## Exercise details
Give back exactly the lines of the material below that start at the line containing "[421,97,457,106] • User" and end at the line containing "[226,114,262,123] • User", and no others.

## Data
'''

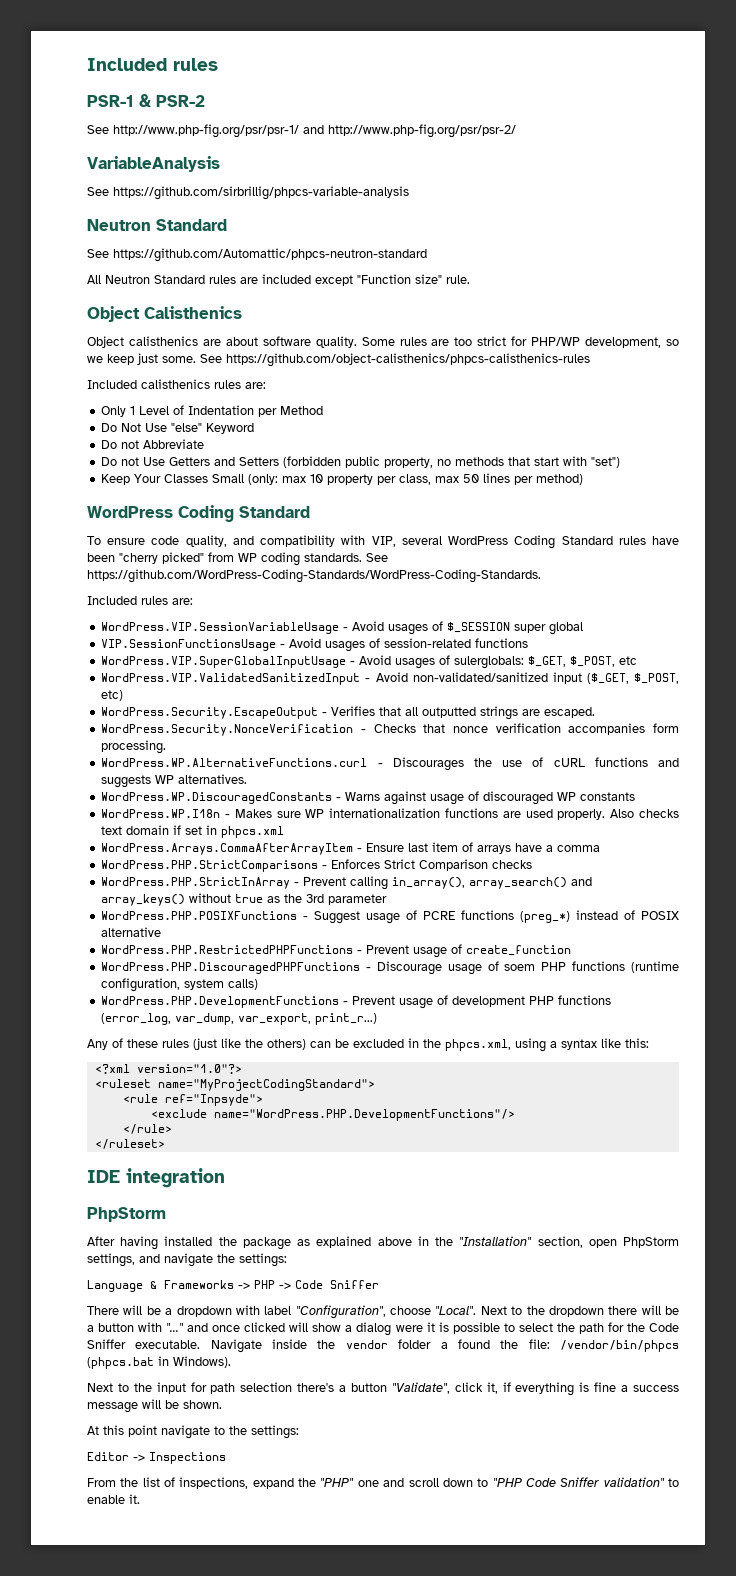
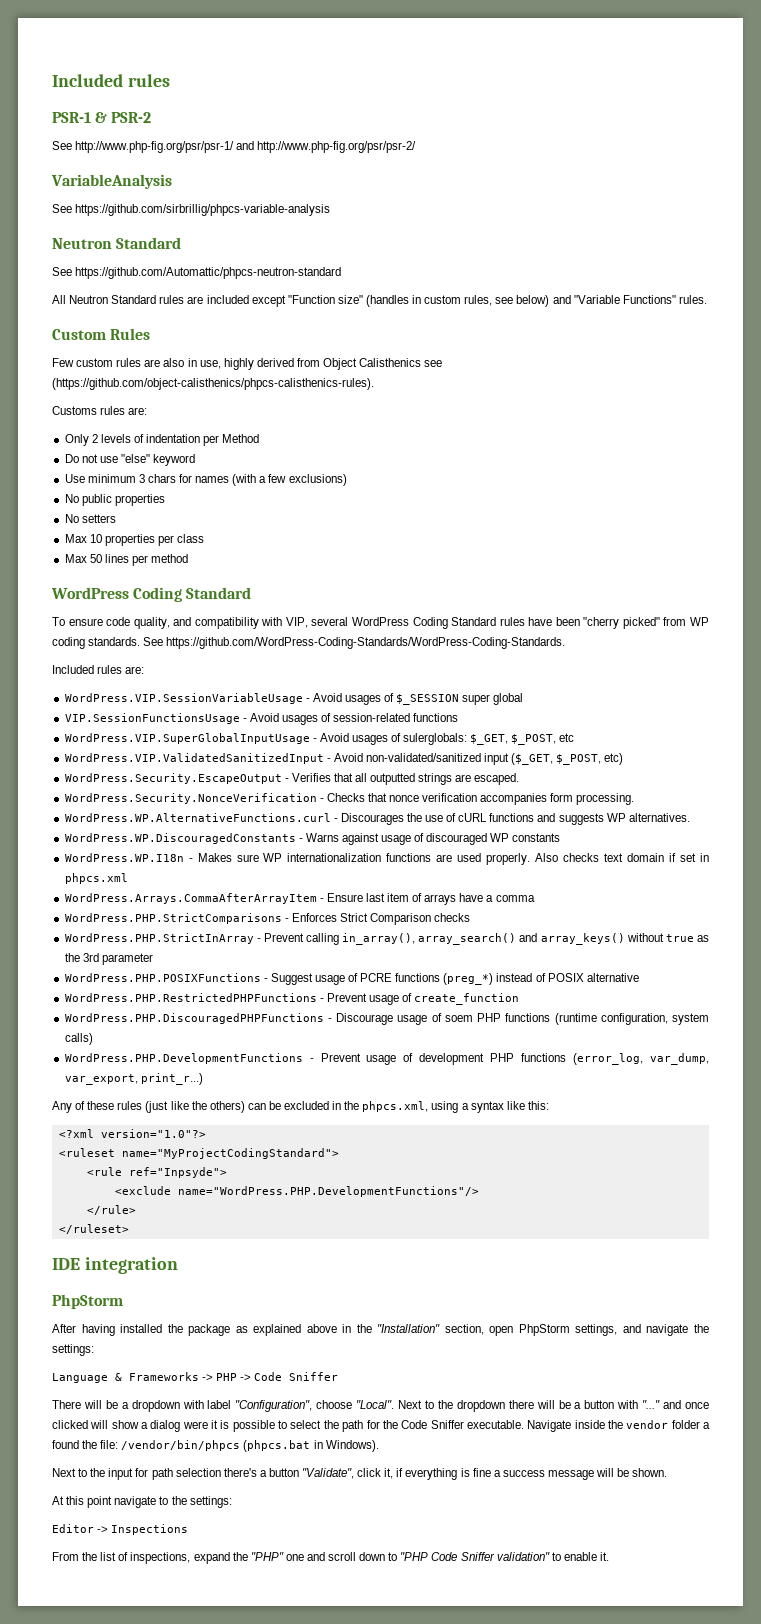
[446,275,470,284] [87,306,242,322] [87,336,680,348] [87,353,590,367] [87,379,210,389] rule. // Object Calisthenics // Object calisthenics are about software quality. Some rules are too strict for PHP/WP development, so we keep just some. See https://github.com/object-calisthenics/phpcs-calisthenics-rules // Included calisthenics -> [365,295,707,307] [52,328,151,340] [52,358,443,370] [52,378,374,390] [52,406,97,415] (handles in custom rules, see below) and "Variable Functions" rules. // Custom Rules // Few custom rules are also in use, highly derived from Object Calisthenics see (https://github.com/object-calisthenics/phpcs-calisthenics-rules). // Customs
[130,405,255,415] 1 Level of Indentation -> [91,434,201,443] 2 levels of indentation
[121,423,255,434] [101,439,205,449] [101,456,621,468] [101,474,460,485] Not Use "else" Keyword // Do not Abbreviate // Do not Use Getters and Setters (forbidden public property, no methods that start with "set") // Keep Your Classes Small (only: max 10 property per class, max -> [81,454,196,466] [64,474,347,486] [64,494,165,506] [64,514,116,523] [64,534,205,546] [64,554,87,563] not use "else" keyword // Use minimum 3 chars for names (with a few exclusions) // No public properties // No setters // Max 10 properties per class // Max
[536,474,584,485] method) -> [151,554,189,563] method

'''
'''

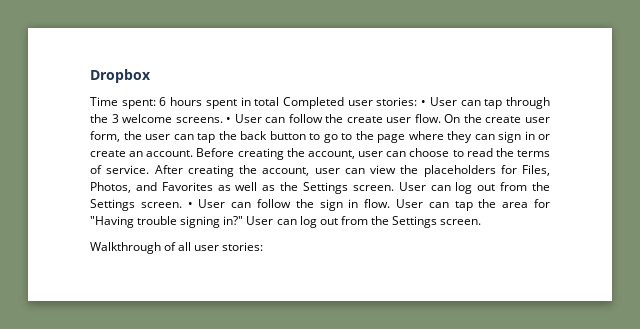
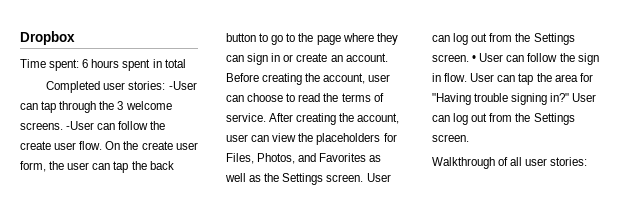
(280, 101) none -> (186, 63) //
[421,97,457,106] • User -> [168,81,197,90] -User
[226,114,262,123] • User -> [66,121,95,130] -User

'''

## Solution for this task
[421,97,457,106] • User -> [168,81,197,90] -User
[226,114,262,123] • User -> [66,121,95,130] -User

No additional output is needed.